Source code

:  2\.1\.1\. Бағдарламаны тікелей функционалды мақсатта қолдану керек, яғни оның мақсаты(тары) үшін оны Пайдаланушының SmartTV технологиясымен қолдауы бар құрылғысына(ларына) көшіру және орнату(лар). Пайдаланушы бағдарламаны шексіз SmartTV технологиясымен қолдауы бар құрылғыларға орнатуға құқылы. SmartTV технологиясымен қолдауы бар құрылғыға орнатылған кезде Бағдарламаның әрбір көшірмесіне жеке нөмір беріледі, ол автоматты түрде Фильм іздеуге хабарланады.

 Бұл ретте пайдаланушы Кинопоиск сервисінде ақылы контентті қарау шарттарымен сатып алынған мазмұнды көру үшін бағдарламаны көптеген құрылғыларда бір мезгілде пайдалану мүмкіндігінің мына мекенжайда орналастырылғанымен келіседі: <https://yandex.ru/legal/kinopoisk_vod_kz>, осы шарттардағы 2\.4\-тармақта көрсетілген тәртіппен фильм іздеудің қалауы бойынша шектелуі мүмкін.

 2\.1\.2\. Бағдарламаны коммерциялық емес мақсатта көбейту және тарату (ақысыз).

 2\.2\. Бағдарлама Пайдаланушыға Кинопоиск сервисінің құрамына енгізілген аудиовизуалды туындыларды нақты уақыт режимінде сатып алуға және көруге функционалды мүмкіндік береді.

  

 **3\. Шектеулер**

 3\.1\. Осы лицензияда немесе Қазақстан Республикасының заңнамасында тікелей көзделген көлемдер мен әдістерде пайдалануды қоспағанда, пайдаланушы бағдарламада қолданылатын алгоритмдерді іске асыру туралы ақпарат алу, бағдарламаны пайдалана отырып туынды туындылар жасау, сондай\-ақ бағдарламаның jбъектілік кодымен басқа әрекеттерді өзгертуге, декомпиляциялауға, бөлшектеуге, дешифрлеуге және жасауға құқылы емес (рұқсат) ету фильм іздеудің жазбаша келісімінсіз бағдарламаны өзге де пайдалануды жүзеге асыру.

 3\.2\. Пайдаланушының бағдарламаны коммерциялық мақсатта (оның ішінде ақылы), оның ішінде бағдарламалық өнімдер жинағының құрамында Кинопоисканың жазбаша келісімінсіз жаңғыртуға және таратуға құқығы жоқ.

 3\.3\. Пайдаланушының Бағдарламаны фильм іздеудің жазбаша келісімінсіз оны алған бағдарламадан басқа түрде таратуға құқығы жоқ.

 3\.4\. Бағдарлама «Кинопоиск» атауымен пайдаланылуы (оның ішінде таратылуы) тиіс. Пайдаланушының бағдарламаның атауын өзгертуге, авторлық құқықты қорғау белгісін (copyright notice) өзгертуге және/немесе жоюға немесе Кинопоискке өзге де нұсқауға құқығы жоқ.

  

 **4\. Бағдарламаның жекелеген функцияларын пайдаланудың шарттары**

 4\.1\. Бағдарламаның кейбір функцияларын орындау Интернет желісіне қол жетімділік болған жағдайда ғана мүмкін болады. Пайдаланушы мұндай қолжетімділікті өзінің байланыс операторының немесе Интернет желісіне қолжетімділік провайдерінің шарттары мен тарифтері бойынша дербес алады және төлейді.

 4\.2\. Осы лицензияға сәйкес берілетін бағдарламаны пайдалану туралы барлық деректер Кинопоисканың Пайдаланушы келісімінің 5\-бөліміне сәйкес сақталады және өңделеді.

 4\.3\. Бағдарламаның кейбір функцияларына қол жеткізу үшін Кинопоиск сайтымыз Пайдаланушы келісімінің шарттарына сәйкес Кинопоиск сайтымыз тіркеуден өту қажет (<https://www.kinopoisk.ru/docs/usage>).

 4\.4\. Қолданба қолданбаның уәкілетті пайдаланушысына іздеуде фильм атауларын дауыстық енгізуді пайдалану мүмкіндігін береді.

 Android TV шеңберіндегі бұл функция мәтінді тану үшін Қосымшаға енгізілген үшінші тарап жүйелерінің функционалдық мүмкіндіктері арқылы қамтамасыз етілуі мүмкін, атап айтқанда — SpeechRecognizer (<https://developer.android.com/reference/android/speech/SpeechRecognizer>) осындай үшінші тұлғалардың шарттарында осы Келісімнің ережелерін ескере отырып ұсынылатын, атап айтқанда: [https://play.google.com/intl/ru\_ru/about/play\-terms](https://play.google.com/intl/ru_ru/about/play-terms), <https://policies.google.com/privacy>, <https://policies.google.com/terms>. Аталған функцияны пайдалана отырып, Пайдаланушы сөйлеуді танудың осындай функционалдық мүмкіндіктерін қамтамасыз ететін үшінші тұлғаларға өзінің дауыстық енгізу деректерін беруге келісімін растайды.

----

What number of lines above include the string "дауыстық"? State it and nothing else.

## SOLVED PROBLEM
2